Ethereum (ETH) is the second-biggest cryptocurrency by market capitalization, only surpassed by Bitcoin (BTC). It has the largest ecosystem of developers building different types of decentralized apps (Dapps), e.g., exchanges, lending protocols, games, etc.
Ethereum was founded in 2013 as a “proof-of-work” blockchain that people could mine by solving cryptographic puzzles. However, its founders proposed moving to a “proof-of-stake” system, and the majority of token holders voted in approval. The upgrade was termed “The Merge” and was finally completed in September 2022.
This article will explain why The Merge happened and its effects on the Ethereum ecosystem.
What Was The Merge?
It was the upgrade intended to migrate Ethereum from its original proof-of-work consensus mechanism to proof-of-stake. Technically, it entailed merging Ethereum’s original execution layer with a new proof-of-stake consensus layer called the Beacon Chain.
Under the proof-of-work consensus mechanism, miners generated new ETH tokens by using powerful, energy-guzzling computers to solve cryptographic puzzles. At some point, Ethereum mining used as much electricity as Chile, a South American country with over 19 million people.
Many people criticized Ethereum for being wasteful and consuming enormous electricity that could be used for more important activities. The ETH founding team heeded the concerns and proposed migrating to a proof-of-stake consensus mechanism to reduce the blockchain’s energy usage.
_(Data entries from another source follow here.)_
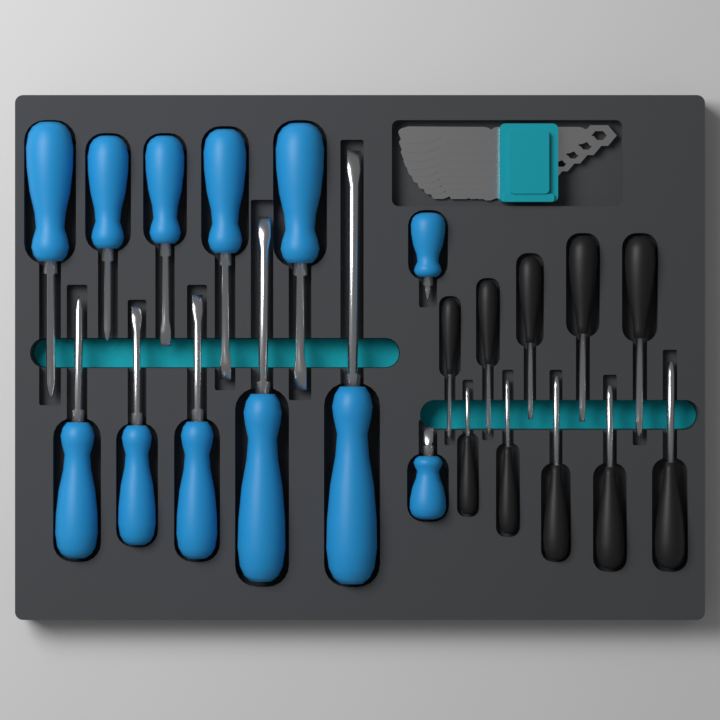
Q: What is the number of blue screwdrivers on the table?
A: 12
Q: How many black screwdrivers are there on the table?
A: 10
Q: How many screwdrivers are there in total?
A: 22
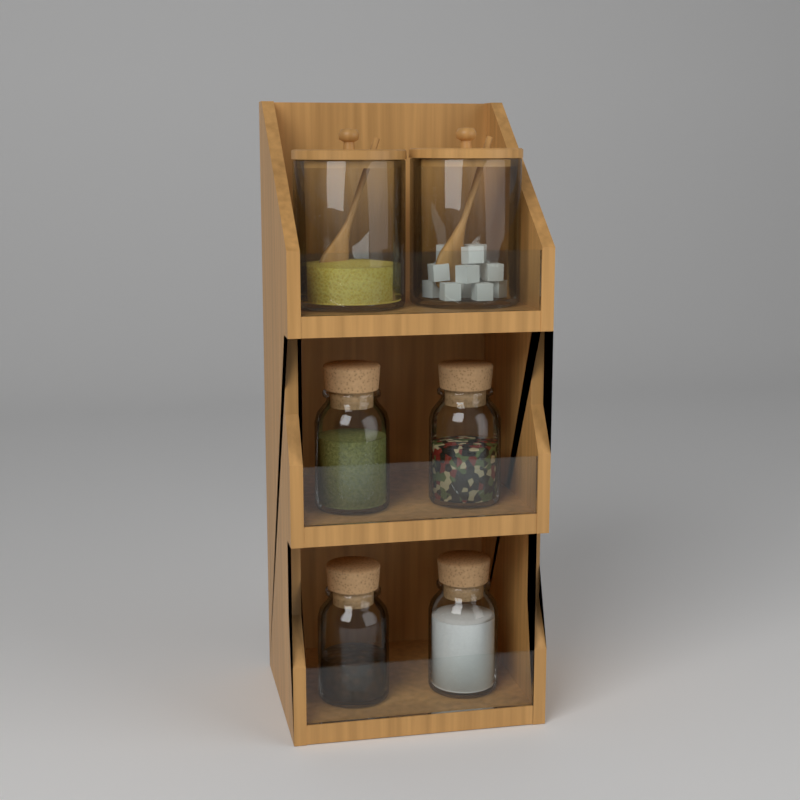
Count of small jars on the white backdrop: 4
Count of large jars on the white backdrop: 2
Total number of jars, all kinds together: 6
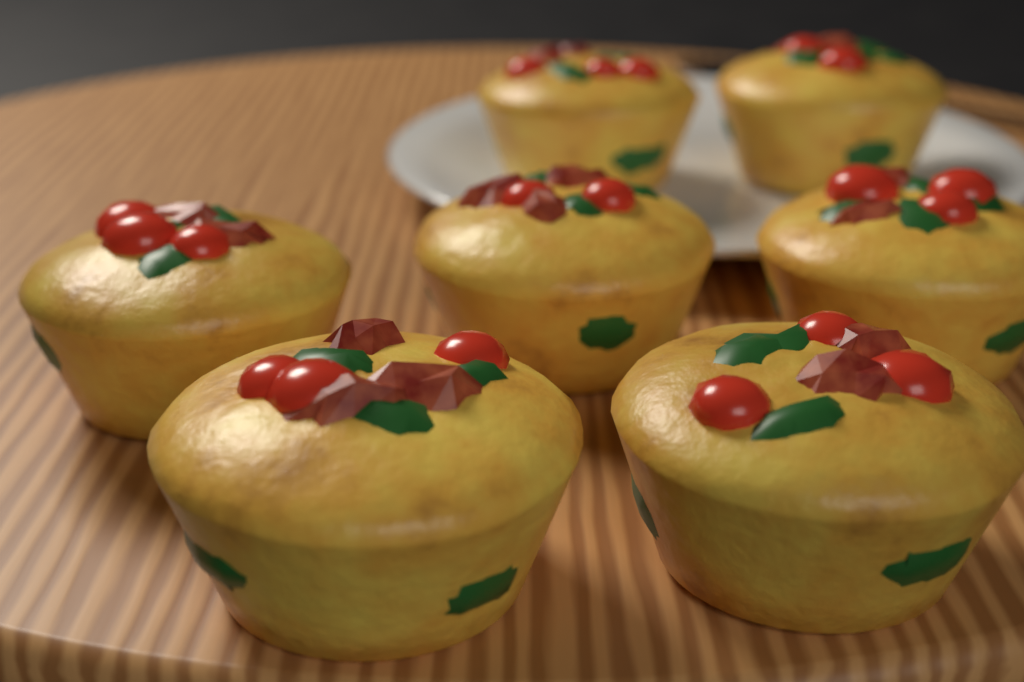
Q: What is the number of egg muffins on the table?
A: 7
Ethereum is a decentralized blockchain, so token holders had to vote to approve such an upgrade. Fortunately, it was approved, and the team began working on the upgrade.
When Did It Occur?
The Merge was formally executed on September 15, 2022. That day, the transition to a proof-of-stake consensus was completed, cutting the Ethereum blockchain’s energy consumption by 99%.
No history was lost with the combination of the Ethereum Mainnet, the original execution layer, and the new Beacon Chain. Transactional history remained intact, allowing users to continue interacting with the blockchain like before.
How Did It Help?
The primary aim was to cut down the Ethereum blockchain’s energy usage, and the upgrade did that exceedingly well. Gone are the days when you needed excessive computing power to mint ETH tokens. Instead, you can now obtain tokens through “staking.”
Staking means depositing tokens into a blockchain to help process and verify transactions. In return, you receive a percentage of fees paid to the blockchain. It can be lucrative for ETH holders because of the significant gas fees paid to the blockchain.
You can set up a staking node (computer) directly or stake your tokens via an exchange. Rewards vary, but you can expect between 1 and 7% yearly returns from staking ETH tokens, more than you’ll get with savings accounts or some government bonds.
Did It Affect ETH Price?
Ethereum price dropped over 50% in the months leading up to The Merge. Investors were uncertain about how the upgrade will affect the network and fled to other assets in the meantime.
After The Merge, ETH dropped slightly again. However, it has remained relatively stable since that time. The event had little effect on the value of ETH. Instead, ETH is reeling more from the global economic downturn that has affected the prices of virtually all assets.
Many people heard of The Merge but wondered what it actually meant. We’ve explained the event in detail and the effects it had on the Ethereum market. At this point, you should understand the technicalities enough to explain them to someone else.